National Desk Massachusetts Campus Tense After Attacks on Women By
The New York Times
AMHERST, Mass., Nov. 20 - Emerging slightly dazed from an exam into the
brisk early evening air, Sarah Shumaker was approached by three fellow students who offered to accompany her to her destination
at the University of Massachusetts here. The conversation took place just yards from where a series of attacks on women had
occurred in recent weeks. Two reported being raped.
Ms. Shumaker, a 21-year-old English major, declined
the offer of an escort because she did not have far to go and because two patrol cars and several uniformed police officers
were also milling around the area. Later, she expressed her thoughts on walking around campus.
"It's
kind of a bad attitude, but you expect this kind of a thing, being a woman," Ms. Shumaker said. "It's really hard being a
woman."
Three of the attacks took place on successive Tuesdays. The latest, in which a woman was
grabbed from behind and cut on the face with a knife, occurred last week, just before 2 p.m., less than 100 yards from where
500 people were holding a rally for campus safety. In another incident, last Sunday, a woman reported being assaulted with
pepper spray and punched by three men in the same area.
The university's police chief, John Luippold,
would not speculate on whether a single individual was involved in the Tuesday attacks, but he acknowledged similarities in
the descriptions offered by the three victims of the Tuesday assaults: a white, college-age man with a muscular build. A state
police forensics unit is studying the knife used in the last attack.
The attacks come at a time when
reports of rape are on the rise on college campuses, and when federal requirements for reporting campus crime are undergoing
a major overhaul.
Federal Bureau of Investigation statistics show that rapes on 476 campuses across
the country rose 11.4 percent last year, to 402 from 361 in 1997, while other violent crime increased only slightly. Experts
warn, however, that rapes are significantly underreported and that the vast majority of those that are reported involve an
attacker known to the victim.
The University of Massachusetts at Amherst, with 25,422 students, reported
more "forcible sex offenses" in 1996 and 1997 than any university in the country other than Colorado State University and
the University of Southern California, both of which have slightly larger student populations, statistics published by The
Chronicle of Higher Education last May show. Fifty-one other colleges had a larger enrollment in the nation in the fall of
1996, but The Chronicle cautions against comparing institutions because of variations in how crimes are reported in different
states and schools.
The Campus Security Act of 1990 mandated that all colleges compile and publish
statistics on a specified list of crimes. New regulations published this month by the federal Education Department seek to
make crime statistics more comprehensive and uniform by, among other things, stipulating that crimes in areas adjacent to
campuses be included in published reports. The regulations will take effect in July.
The two rapes
and two assaults reported here since Nov. 2 are highly unusual because of their nature and their frequency, said Howard Clery
III, who monitors campus crime from an office in King of Prussia, Pa., for Security on Campus Inc., which his family founded
after his sister, Jeanne Clery, was raped and killed at Lehigh University 13 years ago.
Two of the
attacks were reported to have taken place in broad daylight, and three occurred in a heavily traveled part of campus, by a
pond bordered by thick bushes.
As another Tuesday approaches, the climate on campus is "very fearful,"

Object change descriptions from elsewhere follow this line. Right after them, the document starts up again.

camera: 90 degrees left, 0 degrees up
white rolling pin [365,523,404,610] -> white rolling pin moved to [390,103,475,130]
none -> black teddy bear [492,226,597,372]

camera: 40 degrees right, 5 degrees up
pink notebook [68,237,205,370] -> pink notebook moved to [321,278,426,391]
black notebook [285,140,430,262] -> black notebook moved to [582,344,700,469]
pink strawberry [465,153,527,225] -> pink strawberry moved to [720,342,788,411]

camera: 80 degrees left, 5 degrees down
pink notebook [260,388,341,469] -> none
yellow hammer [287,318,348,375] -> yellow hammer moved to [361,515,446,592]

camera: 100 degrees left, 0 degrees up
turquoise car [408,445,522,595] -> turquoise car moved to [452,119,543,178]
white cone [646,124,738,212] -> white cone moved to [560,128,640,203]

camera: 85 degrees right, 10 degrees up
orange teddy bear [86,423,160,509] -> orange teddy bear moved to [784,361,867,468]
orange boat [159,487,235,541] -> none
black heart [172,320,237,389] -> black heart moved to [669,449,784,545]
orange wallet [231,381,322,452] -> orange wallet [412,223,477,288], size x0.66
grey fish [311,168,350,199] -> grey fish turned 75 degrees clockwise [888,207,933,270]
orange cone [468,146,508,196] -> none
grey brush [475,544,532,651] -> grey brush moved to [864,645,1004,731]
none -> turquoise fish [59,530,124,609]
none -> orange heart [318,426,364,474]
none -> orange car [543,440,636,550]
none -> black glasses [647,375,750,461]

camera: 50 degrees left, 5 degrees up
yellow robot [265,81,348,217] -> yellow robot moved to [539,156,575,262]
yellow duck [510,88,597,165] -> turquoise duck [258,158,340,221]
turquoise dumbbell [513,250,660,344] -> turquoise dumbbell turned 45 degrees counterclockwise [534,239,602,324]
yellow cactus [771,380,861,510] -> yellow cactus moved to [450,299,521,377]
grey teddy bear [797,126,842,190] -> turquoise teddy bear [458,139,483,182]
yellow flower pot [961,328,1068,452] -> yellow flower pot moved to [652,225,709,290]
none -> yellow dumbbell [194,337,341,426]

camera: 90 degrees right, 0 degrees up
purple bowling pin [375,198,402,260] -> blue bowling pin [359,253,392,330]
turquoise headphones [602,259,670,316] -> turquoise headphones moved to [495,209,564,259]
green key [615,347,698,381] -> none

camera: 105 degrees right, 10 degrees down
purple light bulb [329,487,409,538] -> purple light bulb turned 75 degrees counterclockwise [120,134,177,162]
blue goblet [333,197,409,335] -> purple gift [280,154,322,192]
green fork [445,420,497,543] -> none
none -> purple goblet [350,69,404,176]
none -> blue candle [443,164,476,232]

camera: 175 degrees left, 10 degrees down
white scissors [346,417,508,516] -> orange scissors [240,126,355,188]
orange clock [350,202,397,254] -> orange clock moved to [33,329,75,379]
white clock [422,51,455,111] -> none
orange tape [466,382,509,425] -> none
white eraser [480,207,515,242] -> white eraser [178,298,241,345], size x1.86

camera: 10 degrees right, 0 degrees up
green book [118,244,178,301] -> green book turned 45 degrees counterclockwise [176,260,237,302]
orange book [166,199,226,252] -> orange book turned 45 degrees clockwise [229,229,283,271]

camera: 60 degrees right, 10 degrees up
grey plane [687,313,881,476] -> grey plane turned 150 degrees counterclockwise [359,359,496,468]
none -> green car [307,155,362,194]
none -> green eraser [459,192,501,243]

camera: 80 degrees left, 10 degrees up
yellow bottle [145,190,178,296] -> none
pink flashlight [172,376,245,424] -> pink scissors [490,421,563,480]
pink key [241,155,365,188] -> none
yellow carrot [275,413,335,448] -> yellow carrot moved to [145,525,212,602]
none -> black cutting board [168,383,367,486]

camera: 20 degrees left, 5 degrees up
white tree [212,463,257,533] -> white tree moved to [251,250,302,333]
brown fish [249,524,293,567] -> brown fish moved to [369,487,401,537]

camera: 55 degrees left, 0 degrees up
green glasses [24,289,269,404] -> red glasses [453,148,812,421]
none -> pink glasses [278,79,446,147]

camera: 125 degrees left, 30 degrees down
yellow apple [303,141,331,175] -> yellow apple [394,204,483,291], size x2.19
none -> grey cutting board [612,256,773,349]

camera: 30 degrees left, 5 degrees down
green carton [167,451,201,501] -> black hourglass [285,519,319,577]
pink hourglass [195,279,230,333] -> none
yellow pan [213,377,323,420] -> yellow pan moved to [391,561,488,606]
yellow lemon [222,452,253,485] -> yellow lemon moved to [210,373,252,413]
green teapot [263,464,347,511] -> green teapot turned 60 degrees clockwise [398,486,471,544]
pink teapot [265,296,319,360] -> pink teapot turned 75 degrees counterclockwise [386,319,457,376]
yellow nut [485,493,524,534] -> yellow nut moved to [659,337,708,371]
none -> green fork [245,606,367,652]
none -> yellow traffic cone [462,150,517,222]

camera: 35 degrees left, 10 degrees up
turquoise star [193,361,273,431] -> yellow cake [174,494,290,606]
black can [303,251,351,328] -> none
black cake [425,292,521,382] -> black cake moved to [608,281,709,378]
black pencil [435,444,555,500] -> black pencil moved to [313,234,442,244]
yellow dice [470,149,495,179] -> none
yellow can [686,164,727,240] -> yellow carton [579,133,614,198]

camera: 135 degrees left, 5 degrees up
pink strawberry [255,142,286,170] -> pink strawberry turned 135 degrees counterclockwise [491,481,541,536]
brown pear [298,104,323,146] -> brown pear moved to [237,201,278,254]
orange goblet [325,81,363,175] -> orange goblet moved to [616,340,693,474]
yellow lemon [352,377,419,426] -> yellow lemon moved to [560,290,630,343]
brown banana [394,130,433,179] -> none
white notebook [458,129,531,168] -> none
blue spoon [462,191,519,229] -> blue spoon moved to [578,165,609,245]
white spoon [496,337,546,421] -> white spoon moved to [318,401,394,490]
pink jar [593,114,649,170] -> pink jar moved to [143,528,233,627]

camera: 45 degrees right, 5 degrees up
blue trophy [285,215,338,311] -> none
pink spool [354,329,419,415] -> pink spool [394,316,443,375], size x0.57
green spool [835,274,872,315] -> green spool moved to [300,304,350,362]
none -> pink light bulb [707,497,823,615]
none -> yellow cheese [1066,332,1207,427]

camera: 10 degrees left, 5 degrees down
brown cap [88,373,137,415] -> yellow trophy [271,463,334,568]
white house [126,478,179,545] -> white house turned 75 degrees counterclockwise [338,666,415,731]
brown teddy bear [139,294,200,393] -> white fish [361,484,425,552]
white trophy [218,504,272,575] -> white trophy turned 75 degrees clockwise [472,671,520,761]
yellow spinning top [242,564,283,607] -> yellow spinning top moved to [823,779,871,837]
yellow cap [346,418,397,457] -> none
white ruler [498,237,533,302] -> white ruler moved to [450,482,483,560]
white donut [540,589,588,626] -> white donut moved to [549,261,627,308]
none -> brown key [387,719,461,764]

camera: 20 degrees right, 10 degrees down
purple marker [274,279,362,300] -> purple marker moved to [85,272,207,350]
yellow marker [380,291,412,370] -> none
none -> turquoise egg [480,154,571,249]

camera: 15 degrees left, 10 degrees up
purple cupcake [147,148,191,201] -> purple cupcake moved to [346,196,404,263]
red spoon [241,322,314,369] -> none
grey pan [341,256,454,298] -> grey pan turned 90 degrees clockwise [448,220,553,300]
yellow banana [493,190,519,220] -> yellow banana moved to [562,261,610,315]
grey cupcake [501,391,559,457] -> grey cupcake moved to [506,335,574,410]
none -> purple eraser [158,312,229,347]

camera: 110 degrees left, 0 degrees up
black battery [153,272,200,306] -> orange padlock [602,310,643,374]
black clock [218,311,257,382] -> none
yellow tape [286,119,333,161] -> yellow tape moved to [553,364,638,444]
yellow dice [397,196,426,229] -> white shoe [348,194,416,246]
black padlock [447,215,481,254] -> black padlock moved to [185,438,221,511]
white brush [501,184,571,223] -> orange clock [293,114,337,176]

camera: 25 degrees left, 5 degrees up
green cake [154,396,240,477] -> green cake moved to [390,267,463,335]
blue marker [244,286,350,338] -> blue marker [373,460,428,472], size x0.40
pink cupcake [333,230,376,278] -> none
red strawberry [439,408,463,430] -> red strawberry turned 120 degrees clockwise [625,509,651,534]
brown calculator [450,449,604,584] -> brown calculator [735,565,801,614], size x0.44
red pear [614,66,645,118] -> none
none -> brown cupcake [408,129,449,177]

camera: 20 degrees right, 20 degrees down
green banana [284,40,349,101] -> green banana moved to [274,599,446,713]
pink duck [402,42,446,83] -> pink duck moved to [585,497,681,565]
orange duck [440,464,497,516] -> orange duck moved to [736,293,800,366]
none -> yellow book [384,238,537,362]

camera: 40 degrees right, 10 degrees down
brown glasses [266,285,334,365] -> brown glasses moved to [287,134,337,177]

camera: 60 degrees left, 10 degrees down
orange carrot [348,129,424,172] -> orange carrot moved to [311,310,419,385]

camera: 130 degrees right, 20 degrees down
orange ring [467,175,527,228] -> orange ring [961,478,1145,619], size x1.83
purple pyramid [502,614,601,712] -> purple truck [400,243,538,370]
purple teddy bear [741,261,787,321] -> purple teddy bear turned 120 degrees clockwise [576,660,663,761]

said a spokesman for the student government, Jared Brooslin.
The university has trimmed the bushes
around the pond and is making available 10,000 alarms that create a loud screeching noise when a pin is pulled.
Students are taking action, too. Members of a group called Pond Watch, wearing orange armbands and traveling in groups
of at least three, offer campus escorts to people like Ms. Shumaker. And the student government is planning another rally
for Tuesday, hoping that it will be the first free of attacks in a month.